Australian National Self-Exclusion Register In The Pipeline

The ACMA is in the final stages of launching Australia's first national self-exclusion register, a scheme designed to protect gamblers.

Australian gamblers will soon have the ability to sign a national self-exclusion register and make it impossible to place bets. The Australian Communications and Media Authority (ACMA) is finalising the first national self-exclusion register.

It is no secret that Australians love to gamble. Similarly, it is no secret that there are many problem gamblers within this country’s borders. The ACMA is working on several projects that protect players within the gambling industry. A self-exclusion register is high on the agenda. The ACMA hopes giving gamblers the ability to self-police their gambling activity will result in a reduction in problem gamblers in Australia.

Anyone signing the self-exclusion register is immediately unable to place any bets with licensed interactive wagering services. In addition, it makes it impossible to open a new account in their name. Furthermore, marketing messages are stopped with immediate effect.

Once launched, anyone signing the self-exclusion register can sign up for a period of three months up to a lifetime. There is no way to come off the register before your chosen time is up.

A Similar Self-Exclusion Scheme Works in the United Kingdom

Most online casinos and sports betting sites have a self-exclusion option built into the software. Players can take a break of 24 hours if they feel they need to cool off. Longer periods, including lifetime, are available.

Every gambling company the UK Gambling Commission licences must have such features in place.

GAMSTOP takes things one step further; it operates similarly to how the new Australian register works. GAMSTOP is a free-to-use service in the UK that prevents people from gambling for six months, one year, or five years. Users enter some personal information on the GAMSTOP website and this information is cross-checked by online gambling companies when a person creates a new account or logs into existing accounts. Companies ignoring a person that is on the GAMSTOP register are in breach of their licences.

Facial recognition software is one way live casinos are preventing self-excluded patrons from gambling. Casinos and gaming room owners in South Australia deployed facial recognition technology in December 2020. The technology is not anything new because it has been around since the 1960s. However, the tech has come on in leaps and bounds since then, and can now recognise faces even if someone wear a hat or even a basic fae covering.
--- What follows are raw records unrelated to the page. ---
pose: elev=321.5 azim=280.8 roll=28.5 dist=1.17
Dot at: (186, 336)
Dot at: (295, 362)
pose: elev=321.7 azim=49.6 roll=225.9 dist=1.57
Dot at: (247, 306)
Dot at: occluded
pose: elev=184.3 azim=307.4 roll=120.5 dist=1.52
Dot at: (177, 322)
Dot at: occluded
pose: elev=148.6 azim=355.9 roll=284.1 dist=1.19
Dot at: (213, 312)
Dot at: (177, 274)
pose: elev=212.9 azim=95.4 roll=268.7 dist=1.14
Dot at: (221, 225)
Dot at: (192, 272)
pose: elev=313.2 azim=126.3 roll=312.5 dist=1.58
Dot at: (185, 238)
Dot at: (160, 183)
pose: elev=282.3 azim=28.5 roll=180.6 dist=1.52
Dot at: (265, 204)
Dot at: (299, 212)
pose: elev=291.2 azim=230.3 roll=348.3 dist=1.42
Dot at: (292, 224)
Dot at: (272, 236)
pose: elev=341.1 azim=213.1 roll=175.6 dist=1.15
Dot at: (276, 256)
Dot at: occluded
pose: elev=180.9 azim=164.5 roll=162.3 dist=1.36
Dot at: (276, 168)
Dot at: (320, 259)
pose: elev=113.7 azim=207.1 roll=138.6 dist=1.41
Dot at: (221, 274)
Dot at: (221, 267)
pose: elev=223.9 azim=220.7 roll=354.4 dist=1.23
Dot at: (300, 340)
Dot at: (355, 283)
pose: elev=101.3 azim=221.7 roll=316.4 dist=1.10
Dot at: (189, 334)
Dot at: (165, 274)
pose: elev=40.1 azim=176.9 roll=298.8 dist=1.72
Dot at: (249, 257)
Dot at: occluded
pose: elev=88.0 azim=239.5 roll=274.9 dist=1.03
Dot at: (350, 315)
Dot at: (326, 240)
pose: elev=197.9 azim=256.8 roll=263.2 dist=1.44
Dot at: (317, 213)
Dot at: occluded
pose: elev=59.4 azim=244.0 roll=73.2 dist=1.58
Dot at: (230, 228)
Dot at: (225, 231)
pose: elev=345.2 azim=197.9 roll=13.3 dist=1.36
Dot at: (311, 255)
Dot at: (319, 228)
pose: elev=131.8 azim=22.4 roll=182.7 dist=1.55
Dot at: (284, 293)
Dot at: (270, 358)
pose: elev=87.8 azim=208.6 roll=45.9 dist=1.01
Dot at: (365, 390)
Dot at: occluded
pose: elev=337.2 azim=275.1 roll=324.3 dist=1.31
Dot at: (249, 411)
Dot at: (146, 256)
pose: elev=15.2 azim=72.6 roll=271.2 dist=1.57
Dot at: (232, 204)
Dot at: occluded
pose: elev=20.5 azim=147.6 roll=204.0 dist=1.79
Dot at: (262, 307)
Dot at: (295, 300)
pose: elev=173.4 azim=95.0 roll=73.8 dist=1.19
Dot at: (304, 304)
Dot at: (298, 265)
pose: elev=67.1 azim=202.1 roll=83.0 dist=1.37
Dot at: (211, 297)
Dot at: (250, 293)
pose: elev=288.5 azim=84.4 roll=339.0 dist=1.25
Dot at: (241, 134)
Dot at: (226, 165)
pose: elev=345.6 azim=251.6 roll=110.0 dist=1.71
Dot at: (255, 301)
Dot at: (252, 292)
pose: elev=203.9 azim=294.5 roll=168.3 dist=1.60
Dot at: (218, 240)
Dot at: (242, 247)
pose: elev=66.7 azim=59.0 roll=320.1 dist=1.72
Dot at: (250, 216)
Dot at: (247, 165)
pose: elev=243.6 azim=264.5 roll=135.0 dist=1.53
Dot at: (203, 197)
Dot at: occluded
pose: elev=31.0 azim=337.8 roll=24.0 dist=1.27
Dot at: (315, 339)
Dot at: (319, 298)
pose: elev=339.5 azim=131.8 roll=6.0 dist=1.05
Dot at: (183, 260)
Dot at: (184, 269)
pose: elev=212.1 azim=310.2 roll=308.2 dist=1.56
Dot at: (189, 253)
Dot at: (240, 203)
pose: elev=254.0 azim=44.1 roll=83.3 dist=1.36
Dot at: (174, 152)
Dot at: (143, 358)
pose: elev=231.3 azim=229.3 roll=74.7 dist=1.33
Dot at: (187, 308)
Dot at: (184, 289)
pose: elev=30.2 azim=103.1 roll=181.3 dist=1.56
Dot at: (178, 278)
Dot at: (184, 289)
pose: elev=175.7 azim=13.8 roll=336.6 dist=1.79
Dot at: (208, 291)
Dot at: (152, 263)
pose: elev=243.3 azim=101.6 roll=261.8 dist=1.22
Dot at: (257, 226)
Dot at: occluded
Star Sydney uses the facial recognition tech, while Tabcorp trialled it for eight weeks in January 2020. The system is under scrutiny with some sections claiming it is an invasion of privacy.

Additional Protective Measures Incoming

It is not only a national self-exclusion register the ACMA is working on but other protective measures too. Text message scams and misinformation are two areas the ACMA is dedicating resources to. The ACMA is giving the public increased insight into how they can avoid being tricked by criminals.

Nerida O’Loughlin is the ACMA Chair. She explained the harm SMS scams and misinformation causes the public.

“SMS scams have risen sharply over the last year, and we will soon be registering new rules for telcos requiring them to track and block those messages. Online misinformation is also a growing cause for concern, so we will continue to review digital platforms’ performance under the recently implemented industry code and advise the government on their effectiveness.”

The number of scam text messages and emails soared during the COVID-19-related lockdowns. Criminals bombarded Australians with millions of text messages claiming to offer a range of services. These included COVID-19-related insurance payments, targeting the most vulnerable members of society.

The new ACMA measures put the onus on telecoms companies regarding scam messages. It will be up to them to track and ultimately block these scam messages.